India Drie is te veel: de EU, India en de doodstraf

Door Bikram Jeet Batra - advocaat in New Dehli en onderzoeker

In augustus 2004 voerde India haar eerste executie uit na een de facto moratorium op het voltrekken van vonnissen van meer dan zes jaar. Hoewel een groot aantal mensen in India jaarlijks ter dood wordt veroordeeld, zijn de laatste decennia maar zelden executies uitgevoerd het exacte aantal is niet publiekelijk bekend. Campagnes voor afschaffing van de doodstraf zijn er maar sporadisch. Ze duiken slechts vlak voor een executie op en nadat een bepaalde zaak is afgerond, verliezen ze snel de aandacht.

In een dergelijk klimaat heeft de anti-doodstraf campagne in India alle steun nodig die het kan krijgen; met name van jurisdicties waar de afschaffing van de doodstraf niet heeft geleid tot groeiende misdaadcijfers. De Europese Unie is met haar duidelijke positie inzake de doodstraf in derde landen en haar streven naar een wereldwijde afschaffing, een natuurlijke bondgenoot van de anti-doodstraf campagne in India. Desalniettemin menen critici dat de EU niet genoeg doet om de druk op de Indiase regering op dit cruciale onderwerp op te voeren. Hoewel de EU de kwestie op verschillende internationale fora naar voren heeft gebracht en zelfs voor de laatste executie in augustus 2004 een demarche heeft uitgevoerd, deinst zij terug voor bilaterale gesprekken met de Indiase regering over de doodstraf. De komende EU-India top in september 2005 biedt de EU de mogelijkheid -met het Verenigd Koninkrijk (VK) als voorzitter - het punt ter discussie te stellen en aan te dringen op afschaffing.

De timing kan daarnaast niet beter. Vandaag de dag hebben 120 landen de doodstraf bij wet of in de praktijk afgeschaft en in de laatste tien jaar was er een gemiddelde van drie landen per jaar die de doodstraf hebben afgeschaft. De afgelopen maanden verscheen een aantal berichten in diverse media waarin anonieme bronnen van het Indiase ministerie van Binnenlandse Zaken werden geciteerd. Die meldden dat er een wet in de maak is die de doodstraf zou moeten afschaffen. Ze gaven echter geen indicatie van een tijdsschema. De verschillende lekken suggereren dat er een groep is binnen de regering die afschaffing voorstaat en nu test hoe de vlag erbij staat. Met de afschaffing van de doodstraf als voornaamste doel, moet de EU niet alleen blijven ijveren voor wetgevende maatregelen, maar India ook stimuleren om toe te treden tot het Tweede Optionele Protocol bij het Internationaal Verdrag inzake Burgerlijke en Politieke Rechten.

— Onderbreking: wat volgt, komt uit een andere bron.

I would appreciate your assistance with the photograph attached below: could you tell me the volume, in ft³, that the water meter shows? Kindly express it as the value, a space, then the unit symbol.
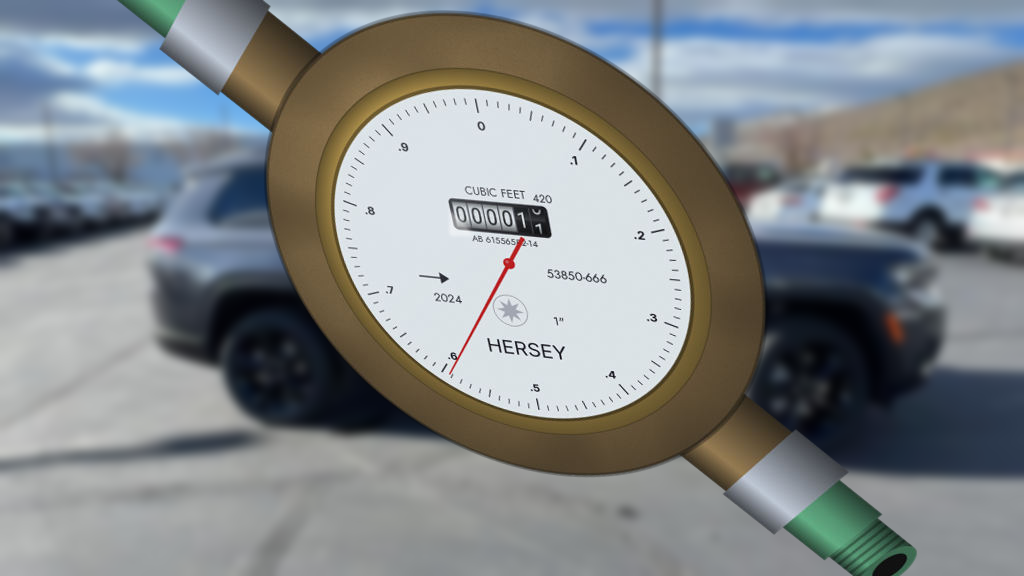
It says 10.59 ft³
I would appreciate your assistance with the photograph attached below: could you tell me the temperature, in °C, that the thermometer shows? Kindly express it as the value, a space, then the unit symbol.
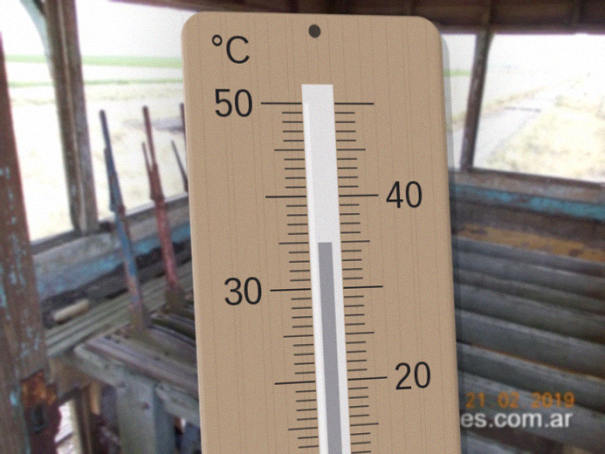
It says 35 °C
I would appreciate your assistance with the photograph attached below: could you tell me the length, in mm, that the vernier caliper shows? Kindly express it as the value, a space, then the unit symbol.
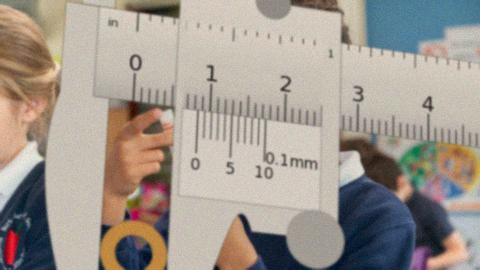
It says 8.4 mm
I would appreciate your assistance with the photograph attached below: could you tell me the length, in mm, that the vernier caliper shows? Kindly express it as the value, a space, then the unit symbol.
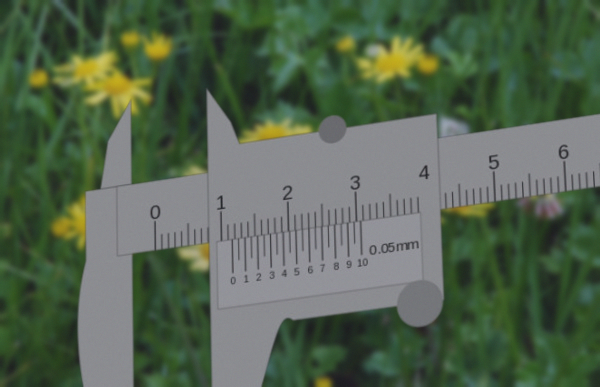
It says 11.6 mm
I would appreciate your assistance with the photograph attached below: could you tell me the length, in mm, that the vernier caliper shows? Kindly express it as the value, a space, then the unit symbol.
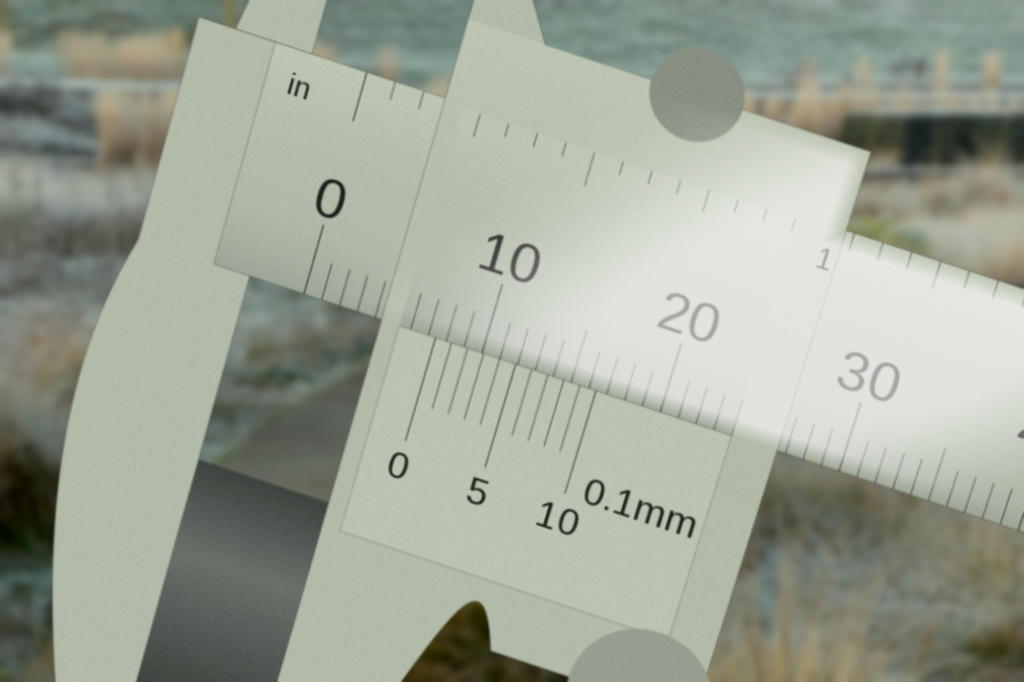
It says 7.4 mm
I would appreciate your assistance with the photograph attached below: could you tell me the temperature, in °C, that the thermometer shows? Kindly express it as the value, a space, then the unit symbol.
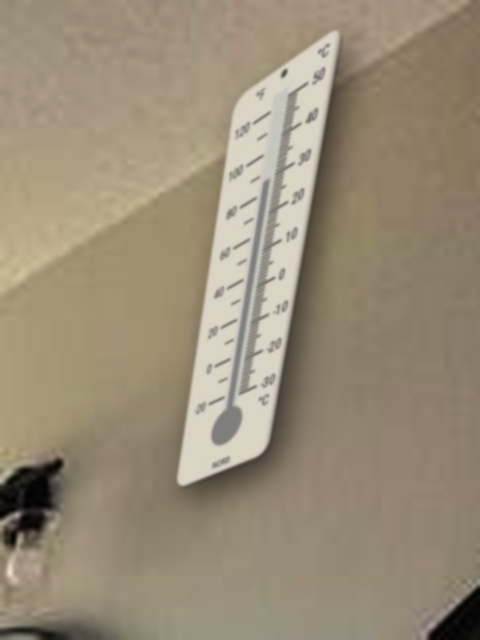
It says 30 °C
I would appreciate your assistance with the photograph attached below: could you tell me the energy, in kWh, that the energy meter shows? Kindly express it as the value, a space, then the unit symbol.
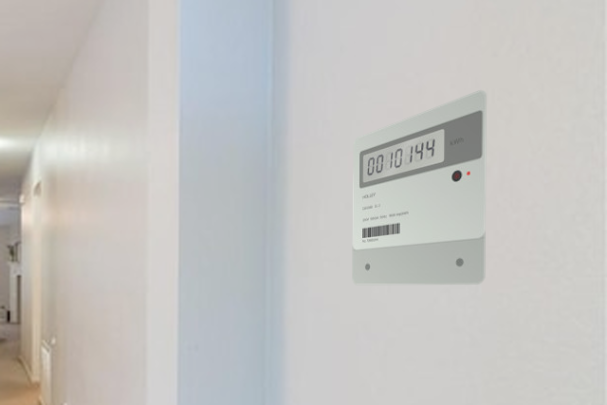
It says 10144 kWh
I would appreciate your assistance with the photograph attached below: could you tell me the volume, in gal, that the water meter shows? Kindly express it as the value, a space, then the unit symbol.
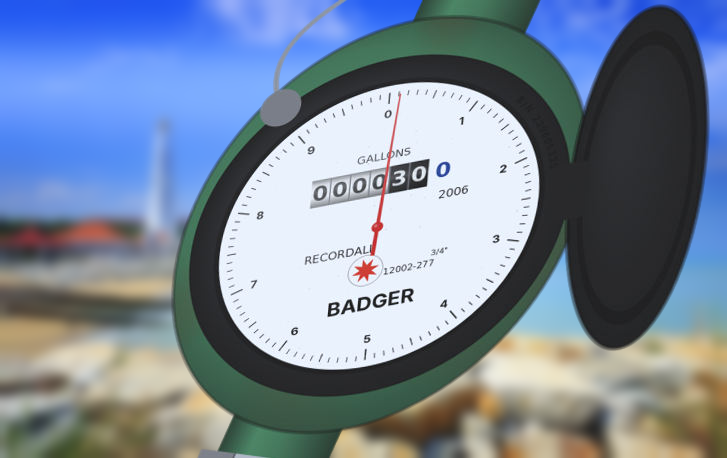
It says 300.1 gal
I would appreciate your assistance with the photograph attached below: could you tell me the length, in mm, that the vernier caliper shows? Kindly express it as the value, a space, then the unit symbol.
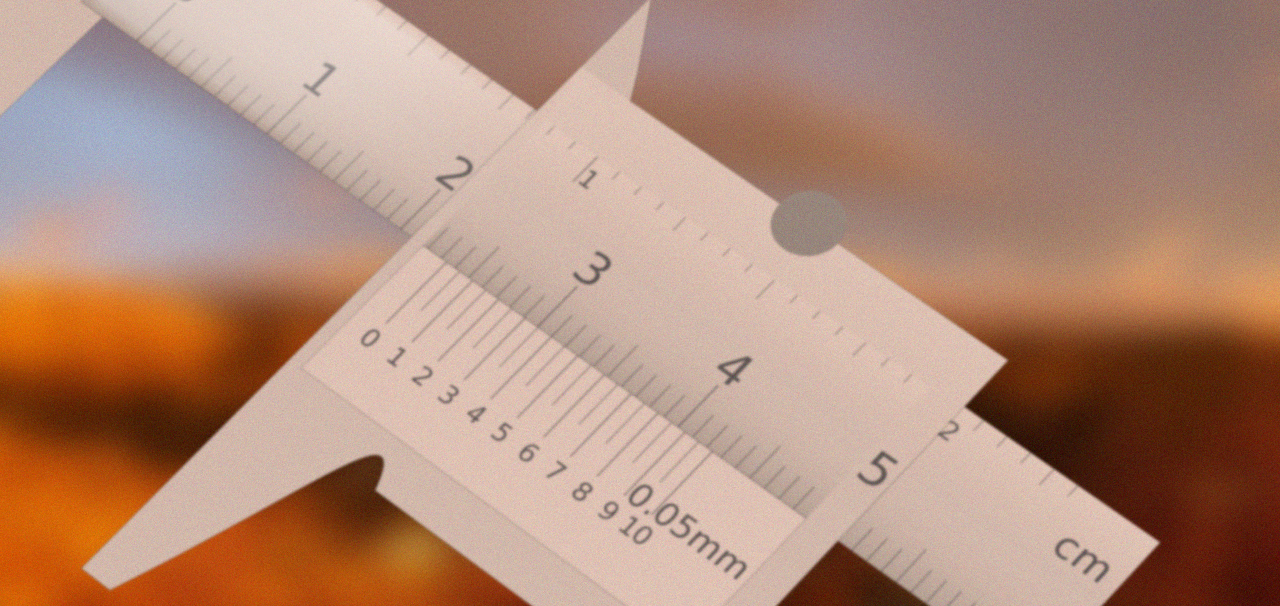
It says 23.4 mm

Zo kan India haar intentie aan de internationale gemeente verklaren om de doodstraf af te schaffen.

De EU kan ook aandacht vragen voor een aantal gerelateerde onderwerpen. Hoewel de laatste executie in India werd uitgevoerd onder uitvoerige aandacht van de media, is er weinig bekend over voorgaande executies. Het gebruik van de doodstraf in India blijft gehuld in stilzwijgen en mysterie. Ook hier is de richtlijn van het het beleid van de EU ten aanzien van derde landen inzake de doodstraf, buitengewoon duidelijk: 'Als het gebruik blijft gehandhaafd, zal de EU benadrukken dat staten () maximale transparantie over het gebruik zouden moeten geven.'

De EU kan de media-aandacht rond de komende top gebruiken om de paradox te benadrukken die de grootste democratie in de wereld haar in het verleden uitgevoerde executies geheim houdt. De druk van de EU zou ervoor kunnen zorgen dat de dringend benodigde informatie over een aantal personen in de dodencel vrijkomt. Dit aantal blijft groeien, omdat de rechterlijke macht steeds meer mensen ter dood veroordeeld. Berichten in de media suggereren dat er 1140 Indiërs wachten op hun executie. Er zou meer bekend moeten zijn over hun situatie, in het bijzonder over hun toegang tot rechterlijke bijstand, de kwaliteit van het bewijs in hun rechtszaak en -cruciaal -, hoe lang zij in de dodencel moeten verblijven.

Dit zijn geen makkelijke onderwerpen om te bespreken met een Indiase regering die behoedzaam is voor bemoeienissen in binnenlandse aangelegenheden. Maar er is geen beter moment voor de EU en het VK om de groeiende internationale consensus tegen de doodstraf naar voren te halen en te verzekeren dat voor de doodstraf geen plaats is in een land dat een grotere en meer permanente rol wil spelen in de internationale gemeenschap.